We next turn to an item of somewhat more recent history. During the 1980 session of the legislature a proposal was made, in the form of House Bill 474, to amend RCW 46.61.515,supra, by adding the following new subsection:
"(6) The state hereby preempts the field of control of driving while intoxicated to the extent that no county or municipality may impose a lesser penalty than that imposed by this title."
[[Orig. Op. Page 5]]
This proposal, however, did not pass. Nor did it pass when earlier introduced during the 1979 session.2/ Instead what was then enacted was Substitute House Bill 665‑-including the provision which became § 6, chapter 176, Laws of 1979, 1st Ex. Sess.,supra, amending RCW 46.61.515. In short, given the opportunity to preclude any local penalty variations by an express preemption, the legislature twice declined to do so.

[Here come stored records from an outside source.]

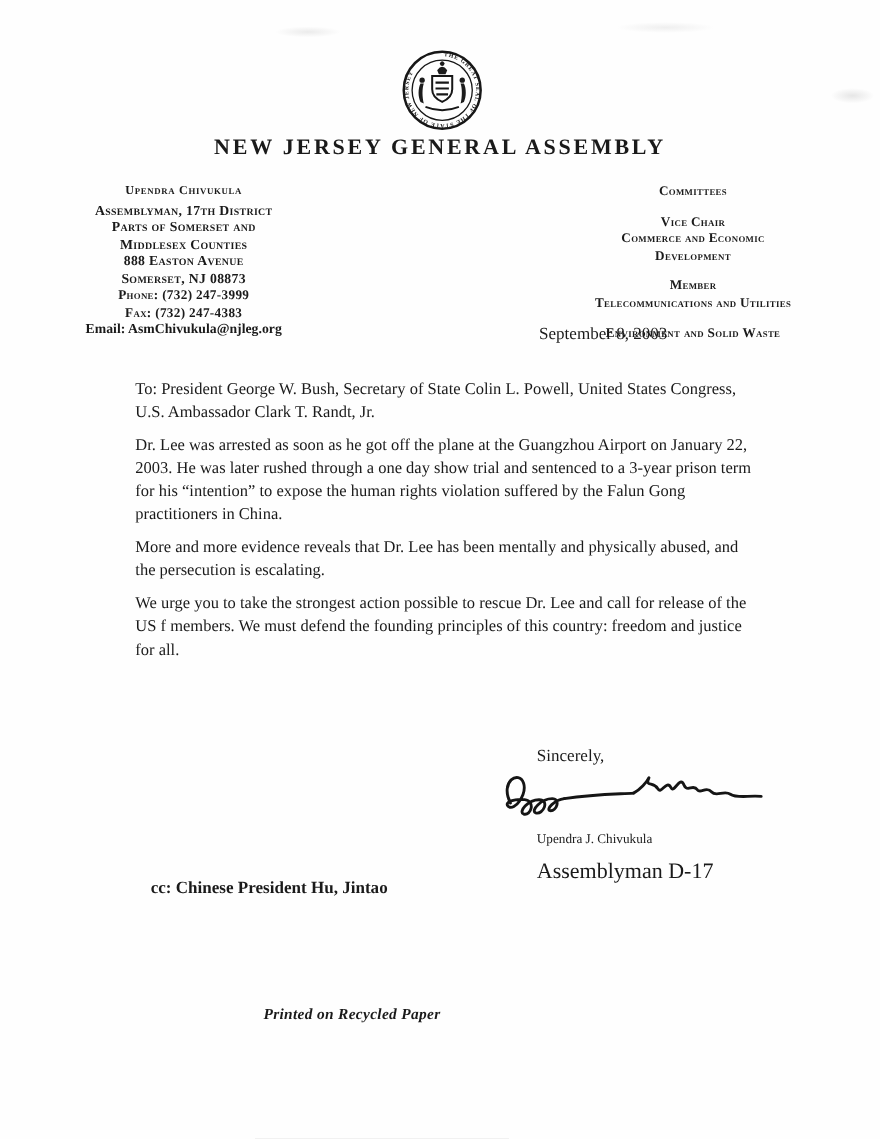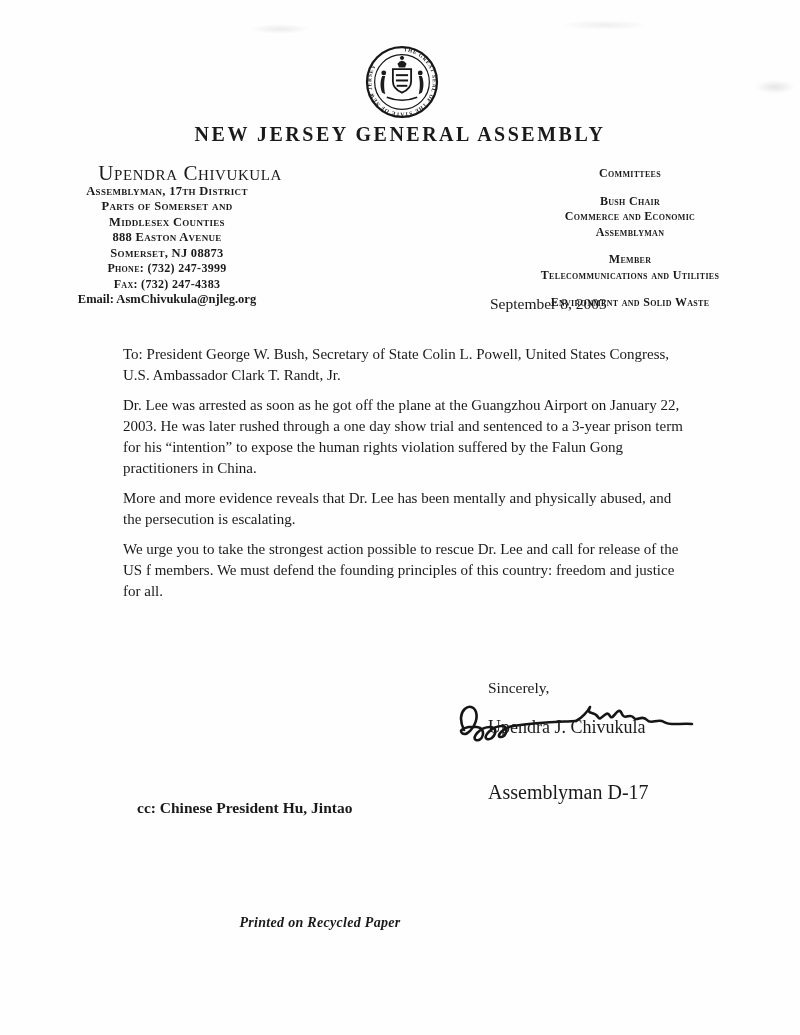--- a/index.html
+++ b/index.html
@@ -24,35 +24,35 @@
     position:absolute;left:0;top:123px;width:800px;
     text-align:center;
     font-size:20px;font-weight:bold;
     letter-spacing:2.5px;
   }
 
   .col{position:absolute;top:166px;text-align:center;line-height:15.5px;}
   .col.left{left:52px;width:230px;}
   .col.right{left:500px;width:260px;}
   .sc{font-variant:small-caps;letter-spacing:.3px;}
-  .col .name{font-size:21px;font-weight:normal;letter-spacing:.6px;margin-bottom:2px;text-align:right;}
+  .col .name{font-size:11px;font-weight:bold;letter-spacing:.6px;margin-bottom:2px;}
   .col .ln{font-size:12.5px;font-weight:bold;}
   .col .ln.tiny{font-size:12px;}
   .col .email{font-size:12.5px;font-weight:bold;font-variant:normal;letter-spacing:0;}
   .col.right .group{margin-bottom:12px;}
   .col.right .ln{font-size:12px;}
 
   .date-line{position:absolute;left:490px;top:295px;font-size:15.5px;}
 
   .body-text{position:absolute;left:123px;top:344px;width:562px;font-size:15px;line-height:21px;}
   .body-text p{margin:0 0 9px 0;text-align:left;}
 
   .closing{position:absolute;left:488px;top:679px;font-size:15.5px;}
   .signature{position:absolute;left:450px;top:696px;width:250px;height:54px;}
-  .sig-name{position:absolute;left:488px;top:717px;font-size:18px;text-align:right;}
+  .sig-name{position:absolute;left:488px;top:755px;font-size:12px;text-align:right;}
   .sig-title{position:absolute;left:488px;top:781px;font-size:20px;}
 
   .cc{position:absolute;left:137px;font-size:15.5px;font-weight:bold;}
   .cc.one{top:799px;}
   .cc.two{top:826px;}
 
   .footer{
     position:absolute;left:0;top:915px;width:640px;
     text-align:center;font-size:14px;font-style:italic;font-weight:bold;
     letter-spacing:.3px;
@@ -105,23 +105,23 @@
     <div class="ln tiny sc">Phone: (732) 247-3999</div>
     <div class="ln tiny sc">Fax: (732) 247-4383</div>
     <div class="email">Email: AsmChivukula@njleg.org</div>
   </div>
 
   <div class="col right">
     <div class="group">
       <div class="ln sc">Committees</div>
     </div>
     <div class="group">
-      <div class="ln sc">Bush Chair</div>
+      <div class="ln sc">Vice Chair</div>
       <div class="ln sc">Commerce and Economic</div>
-      <div class="ln sc">Assemblyman</div>
+      <div class="ln sc">Development</div>
     </div>
     <div class="group">
       <div class="ln sc">Member</div>
       <div class="ln sc">Telecommunications and Utilities</div>
     </div>
     <div class="group">
       <div class="ln sc">Environment and Solid Waste</div>
     </div>
   </div>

There is, in addition, one further factor to be considered. As evidenced by a concern expressed in your letter there are, in fact, a number of cities and towns that now have ordinances in effect which, while defining the crime of DWI for local purposes in terms identical to the state code definition, ". . . allow a conviction. . . to occur . . . without resulting in mandatory imprisonment." As a matter of policy, therefore, it would be wrong for this office to issue an opinion purporting to declare those ordinances invalid because of a conflict with state law in the absence of a compelling reason for so doing‑-with no viable legal argument to the contrary. Quite clearly, however, that is not the kind of situation we have here.
For the foregoing reasons we therefore answer your question in the negative. In the absence of passage of something along the lines of the thus far unsuccessful House Bill 474,supra, it is our opinion that while a city or town which adopts an ordinance defining and establishing as a municipal offense the crime of driving while intoxicated must do so in terms identical to the statutory provisions of RCW 46.61.502, supra, it is not then further required to fix the same penalties for a violation as are fixed by the provisions of RCW 46.61.515,supra.
We trust the foregoing will be of some assistance to you.
Very truly yours,
PHILIP H. AUSTIN
Deputy Attorney General
*** FOOTNOTES ***
1/See, 57 Wn.2d at 110.
2/House Bill 474 actually was first introduced during the 1979 session and then, having failed to pass at that time, was reintroduced at the beginning of the 1980 session where it again failed to obtain legislative approval.